Post Courier | April 17, 2018

Mineral Resources Authority’s (MRA) managing director (MD) Philip Samar’s term in office has expired since April 9.
Mr Samar served as the managing director for four years since his permanent appointment as MD from 2014-2017.
He was appointed acting MD for the MRA in 2012, a post he held until 2014 when he was made permanent.
The outgoing managing director also took the opportunity to thank the Prime Minister Peter O’Neill and the government for the opportunity given to lead the MRA in the last six years since 2012.
Mr Samar thanked the Prime Minister for his confidence in appointing him to be head of the statutory authority responsible for regulating the exploration and mining sector in PNG. The last six years have been the highlight of his career over the last 21 years as a public servant.
“I am privileged to serve the government, the people of Papua New Guinea especially the mining project stakeholders and the exploration and mining industry.
“I am satisfied I have done my part in nation building through managing the MRA and servicing the mining industry.
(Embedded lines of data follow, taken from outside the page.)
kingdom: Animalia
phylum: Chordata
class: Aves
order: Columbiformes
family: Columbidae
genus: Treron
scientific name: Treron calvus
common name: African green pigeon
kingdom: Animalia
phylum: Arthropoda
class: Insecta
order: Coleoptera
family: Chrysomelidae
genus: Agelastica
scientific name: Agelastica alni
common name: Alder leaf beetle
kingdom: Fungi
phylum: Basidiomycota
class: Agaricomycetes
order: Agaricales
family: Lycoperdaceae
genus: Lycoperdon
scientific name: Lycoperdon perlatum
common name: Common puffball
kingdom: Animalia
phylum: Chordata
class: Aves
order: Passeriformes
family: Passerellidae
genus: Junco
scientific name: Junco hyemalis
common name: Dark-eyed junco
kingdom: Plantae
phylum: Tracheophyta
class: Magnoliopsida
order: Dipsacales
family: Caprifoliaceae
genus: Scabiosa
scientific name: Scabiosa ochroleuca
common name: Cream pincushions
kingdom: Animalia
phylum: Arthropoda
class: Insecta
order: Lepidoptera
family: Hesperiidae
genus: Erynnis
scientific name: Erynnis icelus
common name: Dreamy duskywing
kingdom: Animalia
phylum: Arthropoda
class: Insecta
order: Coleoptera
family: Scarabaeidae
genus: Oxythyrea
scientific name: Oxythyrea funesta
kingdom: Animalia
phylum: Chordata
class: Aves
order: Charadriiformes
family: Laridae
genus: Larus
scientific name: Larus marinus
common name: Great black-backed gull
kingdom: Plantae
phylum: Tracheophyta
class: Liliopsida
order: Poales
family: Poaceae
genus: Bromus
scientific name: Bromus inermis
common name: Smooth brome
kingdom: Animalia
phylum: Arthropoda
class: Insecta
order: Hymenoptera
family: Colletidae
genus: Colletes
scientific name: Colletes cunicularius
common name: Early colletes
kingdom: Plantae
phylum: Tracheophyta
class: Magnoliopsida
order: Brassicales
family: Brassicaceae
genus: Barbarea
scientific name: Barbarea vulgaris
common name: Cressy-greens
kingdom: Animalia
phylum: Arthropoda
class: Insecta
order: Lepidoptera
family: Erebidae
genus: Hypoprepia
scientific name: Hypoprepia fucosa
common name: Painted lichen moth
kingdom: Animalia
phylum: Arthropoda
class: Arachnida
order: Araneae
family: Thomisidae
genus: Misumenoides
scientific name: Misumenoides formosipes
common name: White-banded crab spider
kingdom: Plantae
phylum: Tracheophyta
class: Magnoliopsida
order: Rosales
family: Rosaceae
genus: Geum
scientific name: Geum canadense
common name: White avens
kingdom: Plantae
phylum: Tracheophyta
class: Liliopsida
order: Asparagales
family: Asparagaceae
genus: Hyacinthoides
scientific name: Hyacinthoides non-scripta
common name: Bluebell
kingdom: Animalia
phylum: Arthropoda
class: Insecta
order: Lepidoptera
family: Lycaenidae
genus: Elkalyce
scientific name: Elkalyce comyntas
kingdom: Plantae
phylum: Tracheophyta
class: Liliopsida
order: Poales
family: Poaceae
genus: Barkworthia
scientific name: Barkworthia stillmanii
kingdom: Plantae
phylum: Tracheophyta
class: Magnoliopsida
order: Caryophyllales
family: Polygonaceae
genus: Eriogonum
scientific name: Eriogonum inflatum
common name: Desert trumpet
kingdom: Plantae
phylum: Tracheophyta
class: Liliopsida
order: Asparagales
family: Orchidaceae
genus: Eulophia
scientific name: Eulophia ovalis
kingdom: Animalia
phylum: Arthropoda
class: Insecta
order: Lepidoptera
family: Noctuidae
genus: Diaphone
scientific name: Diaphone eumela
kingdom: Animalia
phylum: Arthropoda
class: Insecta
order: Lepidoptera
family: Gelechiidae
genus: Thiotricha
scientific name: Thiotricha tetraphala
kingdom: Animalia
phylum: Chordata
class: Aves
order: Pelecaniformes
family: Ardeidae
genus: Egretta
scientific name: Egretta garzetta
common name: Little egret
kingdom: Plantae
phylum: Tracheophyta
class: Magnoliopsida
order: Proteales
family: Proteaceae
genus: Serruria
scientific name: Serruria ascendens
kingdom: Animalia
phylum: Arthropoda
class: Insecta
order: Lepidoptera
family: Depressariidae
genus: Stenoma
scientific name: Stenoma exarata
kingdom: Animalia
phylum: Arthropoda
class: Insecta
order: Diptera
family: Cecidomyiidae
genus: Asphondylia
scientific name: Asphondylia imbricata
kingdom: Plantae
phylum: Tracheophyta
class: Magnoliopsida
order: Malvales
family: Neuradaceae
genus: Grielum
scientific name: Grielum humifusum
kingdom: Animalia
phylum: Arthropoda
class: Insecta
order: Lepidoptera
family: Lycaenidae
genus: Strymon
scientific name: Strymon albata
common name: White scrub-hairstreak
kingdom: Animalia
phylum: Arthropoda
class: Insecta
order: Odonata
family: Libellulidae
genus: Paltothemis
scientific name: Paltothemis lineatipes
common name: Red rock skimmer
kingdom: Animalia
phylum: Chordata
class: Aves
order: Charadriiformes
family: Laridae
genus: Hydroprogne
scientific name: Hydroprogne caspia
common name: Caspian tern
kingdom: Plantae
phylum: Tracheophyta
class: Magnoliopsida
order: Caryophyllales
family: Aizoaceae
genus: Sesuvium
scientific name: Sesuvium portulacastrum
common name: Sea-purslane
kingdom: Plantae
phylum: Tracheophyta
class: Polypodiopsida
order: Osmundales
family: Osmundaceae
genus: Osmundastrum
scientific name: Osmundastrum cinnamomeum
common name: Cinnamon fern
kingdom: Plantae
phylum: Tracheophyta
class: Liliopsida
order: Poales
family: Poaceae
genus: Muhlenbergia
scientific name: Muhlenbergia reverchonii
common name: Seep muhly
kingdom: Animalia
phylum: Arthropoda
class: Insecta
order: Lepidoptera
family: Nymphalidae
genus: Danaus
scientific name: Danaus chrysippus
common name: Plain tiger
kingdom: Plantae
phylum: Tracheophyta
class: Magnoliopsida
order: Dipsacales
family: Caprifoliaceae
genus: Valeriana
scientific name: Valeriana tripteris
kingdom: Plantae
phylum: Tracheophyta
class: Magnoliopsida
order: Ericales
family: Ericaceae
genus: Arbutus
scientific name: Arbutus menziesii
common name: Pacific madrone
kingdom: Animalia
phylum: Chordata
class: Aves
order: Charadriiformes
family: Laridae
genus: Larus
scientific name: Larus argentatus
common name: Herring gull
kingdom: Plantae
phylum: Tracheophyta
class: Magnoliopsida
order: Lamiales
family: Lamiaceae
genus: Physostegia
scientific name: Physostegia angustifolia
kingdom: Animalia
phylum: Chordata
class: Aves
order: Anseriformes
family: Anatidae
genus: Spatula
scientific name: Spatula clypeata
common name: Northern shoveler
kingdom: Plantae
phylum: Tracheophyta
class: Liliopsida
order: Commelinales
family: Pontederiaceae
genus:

Since the MRA’s establishment in 2007, the statutory authority has performed well in regulating and promoting Papua New Guinea’s mineral sector,” he said.
Mr Samar said for the last 10 years, the mining industry has been the single largest contributor of revenue to the national purse contributing over 60 percent of revenue annually.
“This makes the sector important and the government must continue to support the sector by creating a conducive environment where the industry is allowed to operate sustainably, safely, profitably and responsibly,” Mr Samar said.
He said the government must realise the expected benefits to be derived from these projects such as employment, taxes, duties, royalties, dividends, compensation, training and business spinoffs.
As outgoing MD, Mr Samar said there was still room for more improvements and urged the government to consider to:
– Support the MRAs ongoing regulatory roles by strengthening its governance, independence and resourcing.
– Revise the proposed amendments to the Mining Act to capture additional practical administrative improvements.
– Review and revise the Mining Safety Act 1977.
– Strengthen the regulation of the small scale mining alluvial gold sector.
– Improve training, create awareness and provide capital and appropriate technology to the alluvial miners around the country.
– Change the current benefits sharing arrangements via MOAs to a more project delivery model.
– Review and revise the government’s equity participation in major mining projects.
– Better organise itself to optimise its participation in the Wafi and Frieda copper projects.